Several countries in Europe including Italy, Poland, Turkey, Austria, the UK, and France have implemented or are looking to implement a digital services tax that will be levied upon tech giants that operate a marketplace or an advertising business that generates more than €750 million in revenue globally and €25 million locally during a fiscal year.

This is mostly a symptom of the OECD’s struggle to get 137 countries to agree on new international tax rules that would prevent tax avoidance, but it’s becoming a serious issue that could complicate things for big companies and even send them down a path where they hike their developer, seller, and advertising fees.

In the case of Apple, Amazon, and Google, that’s already happened — and that means these companies are now passing down those costs to users of their platforms.

Of the aforementioned countries, France in particular has been eager to introduce a digital services tax, which has had the French and US governments sparring over who wields the bigger tax stick.

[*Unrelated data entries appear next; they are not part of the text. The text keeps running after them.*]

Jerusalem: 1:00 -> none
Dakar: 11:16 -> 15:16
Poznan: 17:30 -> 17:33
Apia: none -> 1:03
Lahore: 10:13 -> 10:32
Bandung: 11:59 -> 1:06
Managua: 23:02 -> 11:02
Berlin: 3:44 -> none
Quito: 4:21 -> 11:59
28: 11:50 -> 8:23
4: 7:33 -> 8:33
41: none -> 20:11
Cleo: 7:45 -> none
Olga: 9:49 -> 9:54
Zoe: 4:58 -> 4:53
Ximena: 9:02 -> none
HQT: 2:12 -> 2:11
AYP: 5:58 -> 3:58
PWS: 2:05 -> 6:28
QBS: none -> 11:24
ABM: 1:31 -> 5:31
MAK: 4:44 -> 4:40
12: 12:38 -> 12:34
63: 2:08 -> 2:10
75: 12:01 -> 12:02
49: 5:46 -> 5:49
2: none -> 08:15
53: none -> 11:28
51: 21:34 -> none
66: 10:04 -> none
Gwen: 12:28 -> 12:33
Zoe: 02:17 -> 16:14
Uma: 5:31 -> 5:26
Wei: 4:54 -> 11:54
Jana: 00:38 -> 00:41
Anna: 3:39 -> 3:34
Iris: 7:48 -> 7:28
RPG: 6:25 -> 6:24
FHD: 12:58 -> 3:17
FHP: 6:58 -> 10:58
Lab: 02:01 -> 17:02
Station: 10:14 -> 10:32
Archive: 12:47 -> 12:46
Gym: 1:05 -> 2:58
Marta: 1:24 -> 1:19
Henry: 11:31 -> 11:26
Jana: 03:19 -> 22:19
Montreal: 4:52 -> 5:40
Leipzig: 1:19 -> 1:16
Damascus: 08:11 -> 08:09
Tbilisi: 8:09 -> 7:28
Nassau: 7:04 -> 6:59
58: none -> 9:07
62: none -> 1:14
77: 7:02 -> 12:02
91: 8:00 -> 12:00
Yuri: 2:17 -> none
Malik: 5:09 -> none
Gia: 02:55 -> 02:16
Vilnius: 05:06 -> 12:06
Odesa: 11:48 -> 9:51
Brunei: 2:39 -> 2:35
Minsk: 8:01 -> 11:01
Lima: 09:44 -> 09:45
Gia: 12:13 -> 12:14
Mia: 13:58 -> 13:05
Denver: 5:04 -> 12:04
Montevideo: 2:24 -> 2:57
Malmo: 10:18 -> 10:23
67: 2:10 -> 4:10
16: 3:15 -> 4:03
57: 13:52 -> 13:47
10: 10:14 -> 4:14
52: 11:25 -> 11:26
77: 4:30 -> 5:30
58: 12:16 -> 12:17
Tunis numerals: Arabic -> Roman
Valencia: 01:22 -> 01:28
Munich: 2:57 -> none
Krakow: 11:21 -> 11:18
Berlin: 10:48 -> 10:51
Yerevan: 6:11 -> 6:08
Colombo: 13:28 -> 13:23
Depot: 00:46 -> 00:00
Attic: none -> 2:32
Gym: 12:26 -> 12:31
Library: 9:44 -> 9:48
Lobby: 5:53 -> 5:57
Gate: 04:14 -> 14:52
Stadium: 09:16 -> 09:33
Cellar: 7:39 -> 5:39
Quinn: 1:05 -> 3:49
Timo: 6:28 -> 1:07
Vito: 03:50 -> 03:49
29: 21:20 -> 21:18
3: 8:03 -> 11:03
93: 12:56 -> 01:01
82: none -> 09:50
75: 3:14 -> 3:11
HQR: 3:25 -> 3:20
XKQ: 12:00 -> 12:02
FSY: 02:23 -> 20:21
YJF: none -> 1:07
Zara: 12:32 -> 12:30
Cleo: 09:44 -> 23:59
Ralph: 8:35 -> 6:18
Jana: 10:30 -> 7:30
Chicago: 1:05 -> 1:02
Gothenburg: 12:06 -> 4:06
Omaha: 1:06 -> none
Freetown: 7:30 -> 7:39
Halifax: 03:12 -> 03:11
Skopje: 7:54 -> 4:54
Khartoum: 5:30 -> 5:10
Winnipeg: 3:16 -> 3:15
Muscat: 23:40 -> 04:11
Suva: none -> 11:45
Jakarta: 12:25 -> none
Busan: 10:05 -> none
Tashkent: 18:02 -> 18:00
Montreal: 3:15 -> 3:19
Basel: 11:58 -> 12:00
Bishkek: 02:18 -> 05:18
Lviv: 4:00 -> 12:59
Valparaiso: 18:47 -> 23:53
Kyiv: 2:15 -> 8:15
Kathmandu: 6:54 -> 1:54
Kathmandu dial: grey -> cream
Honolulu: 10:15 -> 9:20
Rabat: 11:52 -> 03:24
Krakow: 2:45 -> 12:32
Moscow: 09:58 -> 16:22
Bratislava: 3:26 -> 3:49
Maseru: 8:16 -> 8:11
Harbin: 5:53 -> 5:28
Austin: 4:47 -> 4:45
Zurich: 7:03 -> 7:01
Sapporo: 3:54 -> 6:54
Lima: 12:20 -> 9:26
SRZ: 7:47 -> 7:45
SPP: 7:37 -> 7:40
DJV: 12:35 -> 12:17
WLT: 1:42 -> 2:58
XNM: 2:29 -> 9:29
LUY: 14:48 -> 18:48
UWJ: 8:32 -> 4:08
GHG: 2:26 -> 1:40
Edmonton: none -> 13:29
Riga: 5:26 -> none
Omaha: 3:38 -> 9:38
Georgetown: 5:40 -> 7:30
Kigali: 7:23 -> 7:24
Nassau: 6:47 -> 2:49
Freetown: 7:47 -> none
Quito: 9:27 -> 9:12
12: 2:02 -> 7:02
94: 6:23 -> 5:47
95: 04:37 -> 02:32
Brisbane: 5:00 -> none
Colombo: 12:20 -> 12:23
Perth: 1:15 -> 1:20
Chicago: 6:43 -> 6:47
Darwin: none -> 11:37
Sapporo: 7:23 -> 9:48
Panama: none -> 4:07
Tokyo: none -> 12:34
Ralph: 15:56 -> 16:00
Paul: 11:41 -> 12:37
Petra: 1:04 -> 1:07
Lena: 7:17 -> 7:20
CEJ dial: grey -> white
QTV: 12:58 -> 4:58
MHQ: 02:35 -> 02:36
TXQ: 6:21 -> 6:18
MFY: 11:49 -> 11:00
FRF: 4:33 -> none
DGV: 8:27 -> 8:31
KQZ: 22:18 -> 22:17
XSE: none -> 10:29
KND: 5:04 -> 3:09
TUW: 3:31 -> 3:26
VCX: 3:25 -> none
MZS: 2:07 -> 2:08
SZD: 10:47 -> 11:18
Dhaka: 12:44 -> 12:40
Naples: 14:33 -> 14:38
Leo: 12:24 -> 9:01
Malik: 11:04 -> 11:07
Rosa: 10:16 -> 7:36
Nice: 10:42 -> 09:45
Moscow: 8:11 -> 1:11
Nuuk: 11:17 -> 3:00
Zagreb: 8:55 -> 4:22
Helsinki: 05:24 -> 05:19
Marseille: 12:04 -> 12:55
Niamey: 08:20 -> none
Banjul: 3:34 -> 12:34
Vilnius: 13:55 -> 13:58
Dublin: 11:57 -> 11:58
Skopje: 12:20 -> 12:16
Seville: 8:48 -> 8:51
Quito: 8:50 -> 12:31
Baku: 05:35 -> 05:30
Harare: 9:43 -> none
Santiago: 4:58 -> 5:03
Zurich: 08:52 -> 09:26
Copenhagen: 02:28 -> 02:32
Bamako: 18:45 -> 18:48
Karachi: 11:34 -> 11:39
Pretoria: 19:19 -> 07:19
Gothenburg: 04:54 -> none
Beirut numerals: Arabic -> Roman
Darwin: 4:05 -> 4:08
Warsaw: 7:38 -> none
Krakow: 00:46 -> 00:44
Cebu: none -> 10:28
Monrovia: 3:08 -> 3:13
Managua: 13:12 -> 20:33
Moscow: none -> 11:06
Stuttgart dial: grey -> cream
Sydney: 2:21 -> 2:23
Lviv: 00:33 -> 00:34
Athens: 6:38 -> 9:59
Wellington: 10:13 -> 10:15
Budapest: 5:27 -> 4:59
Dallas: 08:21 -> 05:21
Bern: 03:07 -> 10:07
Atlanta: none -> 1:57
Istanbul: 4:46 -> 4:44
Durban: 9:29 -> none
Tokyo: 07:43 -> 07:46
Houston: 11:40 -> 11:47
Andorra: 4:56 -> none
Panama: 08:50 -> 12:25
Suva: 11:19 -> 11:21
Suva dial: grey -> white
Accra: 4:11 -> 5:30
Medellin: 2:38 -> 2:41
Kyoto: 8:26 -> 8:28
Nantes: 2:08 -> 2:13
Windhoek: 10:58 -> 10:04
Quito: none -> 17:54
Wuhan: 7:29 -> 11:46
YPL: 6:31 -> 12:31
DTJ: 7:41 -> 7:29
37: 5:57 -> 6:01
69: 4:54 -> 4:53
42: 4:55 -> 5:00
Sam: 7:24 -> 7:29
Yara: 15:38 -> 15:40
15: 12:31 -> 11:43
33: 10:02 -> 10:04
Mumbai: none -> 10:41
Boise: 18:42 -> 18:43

The Trump Administration last year vowed to impose a 100 percent tariff on $2.4 billion worth of French products, but so far that hasn’t happened.

Recently, France started notifying tech giants including Google, Apple, Facebook, and Amazon that it will start imposing a 3 percent digital services tax in 2021. Specifically, officials have told these companies that they need to pay the tax owed on their 2020 revenue, a prospect that will no doubt come as a shock.

Back in January, the French government agreed to suspend the collection of the new tax to allow the OECD ample time to get a preliminary draft for the new international tax legislation. The US, however, withdrew from OECD talks in June, which might have sent the wrong message in the middle of a pandemic that has put enormous stress on the world’s economies.

This has coincided with stock upswings for Big Tech that have resulted in record valuations and tech billionaires getting significantly richer. A spokesperson for France’s Finance Ministry noted the country is still looking forward to “an international solution so that digital companies pay their fair share of tax just like other companies,” but that it doesn’t see how it could materialize in the near future.

The spokesperson told the Financial Times that “we can’t wait any longer and tech companies are the big winners from the pandemic. Their turnover is booming and they did not pay fair taxes even before the pandemic.”